As far as point 1, I can say that about a few different teams where writers would hate to see them do well cause they've ate so well off of shytting on GMs or owners. The Knicks, Clippers and Bobcats are top of that list. Unlike those teams I just named, when it seemed like Minnesota might hang around and compete for the eighth seed, there was definitely attention paid, positive attention at that. The Timberwolves don't get shade thrown their way in the midst of any modicum of success like those teams I mentioned. People don't revel in their being trash. Plus, only LA (Lakers), Boston, and maybe Chicago are "liked" by the national media.and all the team got out of it was 1 national game and a "wow we look stupid making fun of Rubio." We were pretty much that team that everyone watched on League Pass yet nobody really talked about. The only ones that really talked a lot about Pek outside of local outlets were me and Wilt. Media darlings are the last thing this team is. Liking Love and Rubio does not mean they like the team. That just means they found two talented players they want playing for their squad.

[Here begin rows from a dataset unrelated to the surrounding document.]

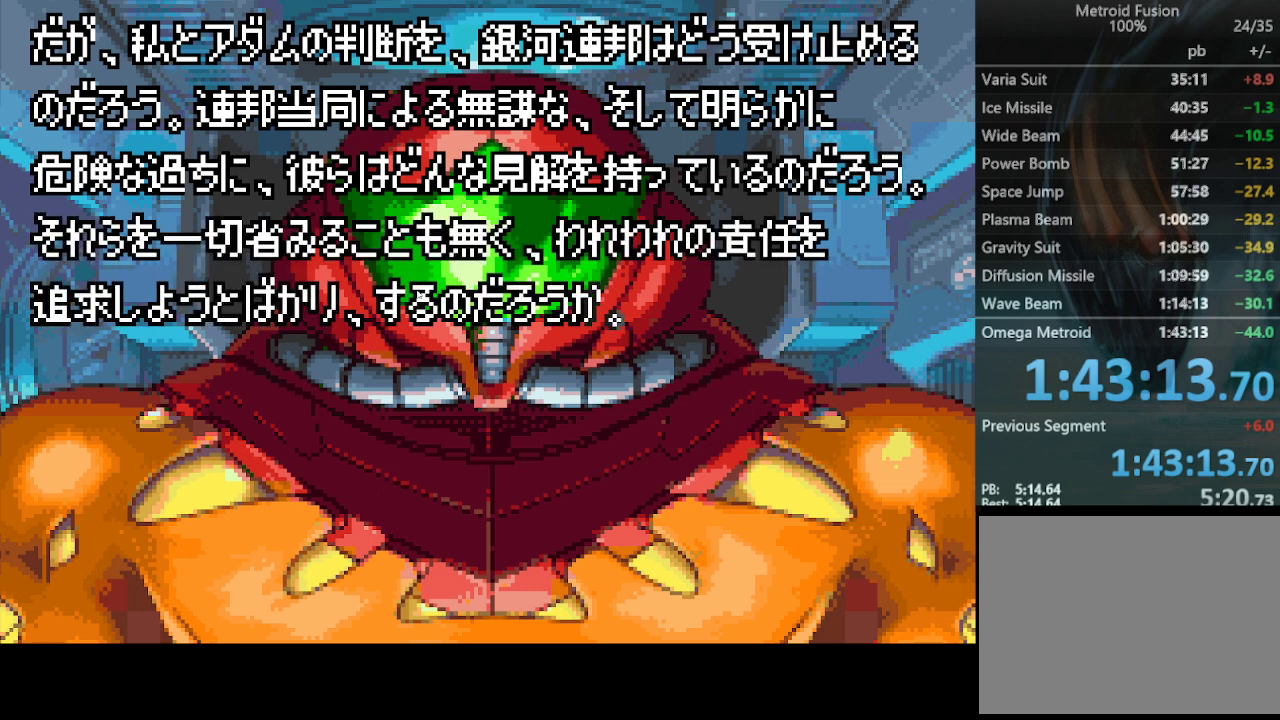
{"buttons": ["CIRCLE"], "events": [[67, "CIRCLE", "down"], [133, "CIRCLE", "up"], [267, "CIRCLE", "down"], [333, "CIRCLE", "up"], [433, "CIRCLE", "down"]]}
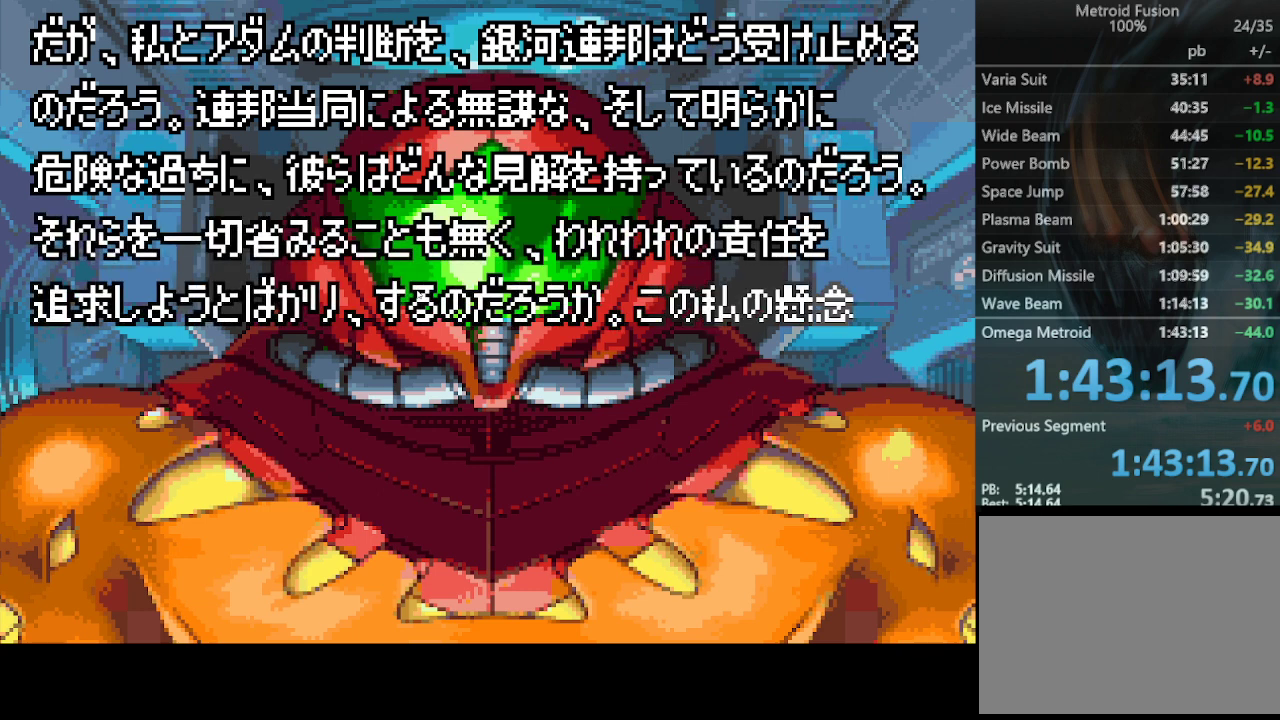
{"buttons": [], "events": [[33, "CIRCLE", "up"], [133, "CIRCLE", "down"], [233, "CIRCLE", "up"], [333, "CIRCLE", "down"], [433, "CIRCLE", "up"]]}
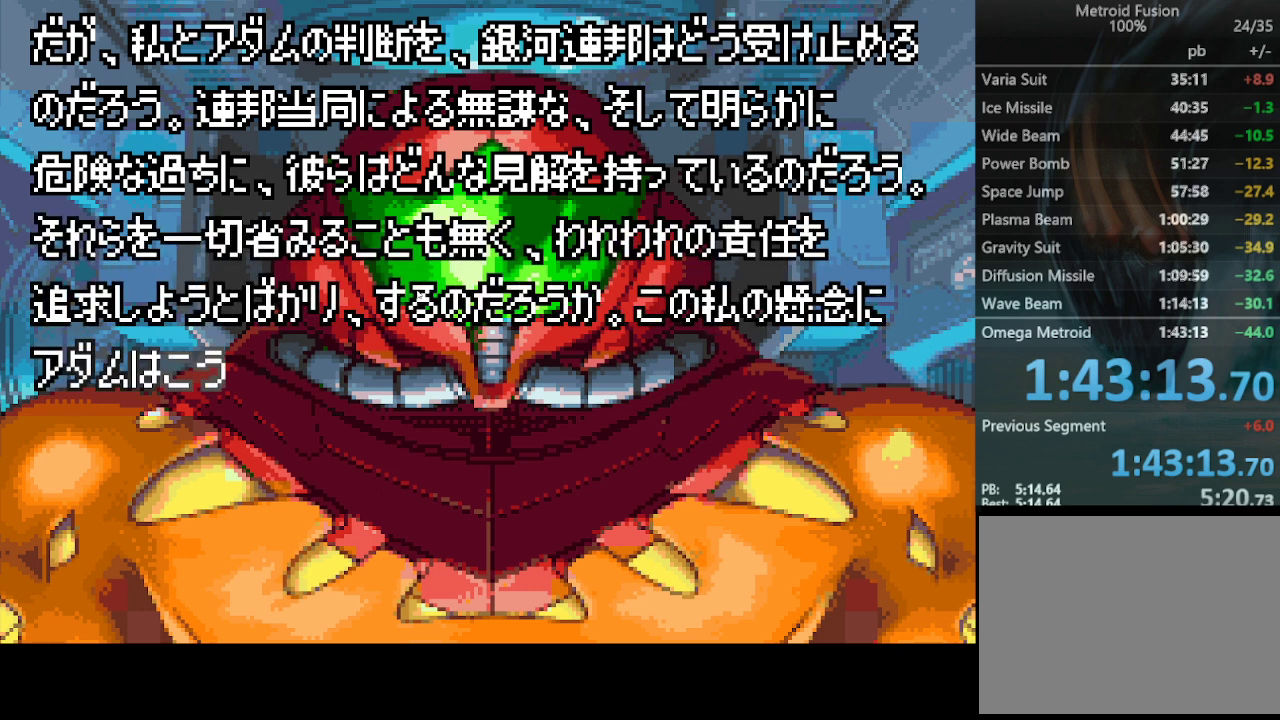
{"buttons": ["CIRCLE"], "events": [[33, "CIRCLE", "down"], [167, "CIRCLE", "up"], [267, "CIRCLE", "down"], [400, "CIRCLE", "up"], [500, "CIRCLE", "down"]]}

As someone in this industry, not one writer wants to see the Wolves do well, because that would mean 2 things:
1. the writers that shytted on Kahn would have to do A LOT of backtracking.

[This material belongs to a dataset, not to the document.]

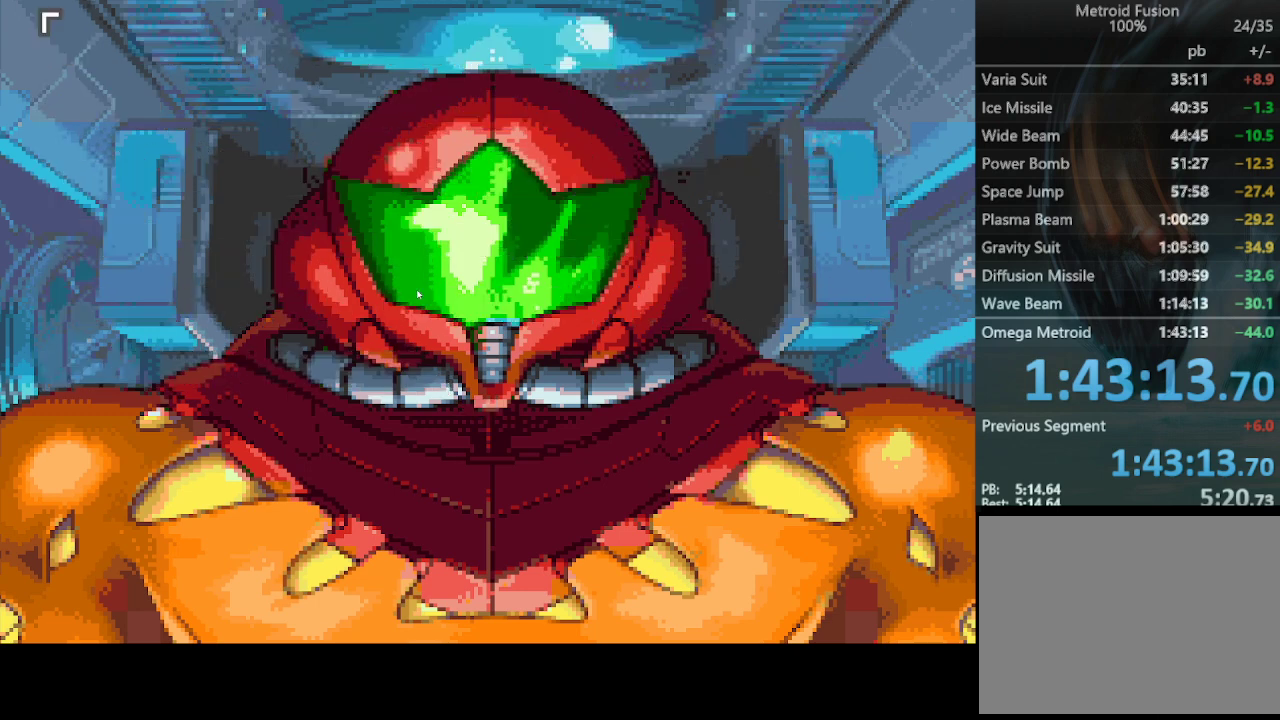
{"buttons": [], "events": [[133, "CIRCLE", "down"], [233, "CIRCLE", "up"], [333, "CIRCLE", "down"], [433, "CIRCLE", "up"]]}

2.(and this is the big one): They'd have to travel there to cover the team. Nobody wants to go to that city and cover them, not even the writers that are already there. It's by far the biggest drawback to the success OKC has had. The only one that has even come close to admitting such publicly is Barkley.
You'll see this point proven correctly when the overwhelming majority of Wolves games on National TV (if they get any at all) will be road games.
As for point 2, . I don't think it's a case where they want y'all to be a perennial lottery team, they're just not trying to go there. That all falls by the wayside once a team becomes good enough anyway. All of a sudden they romanticize the environment at the arena because the team's success level dictates it, ala OKC.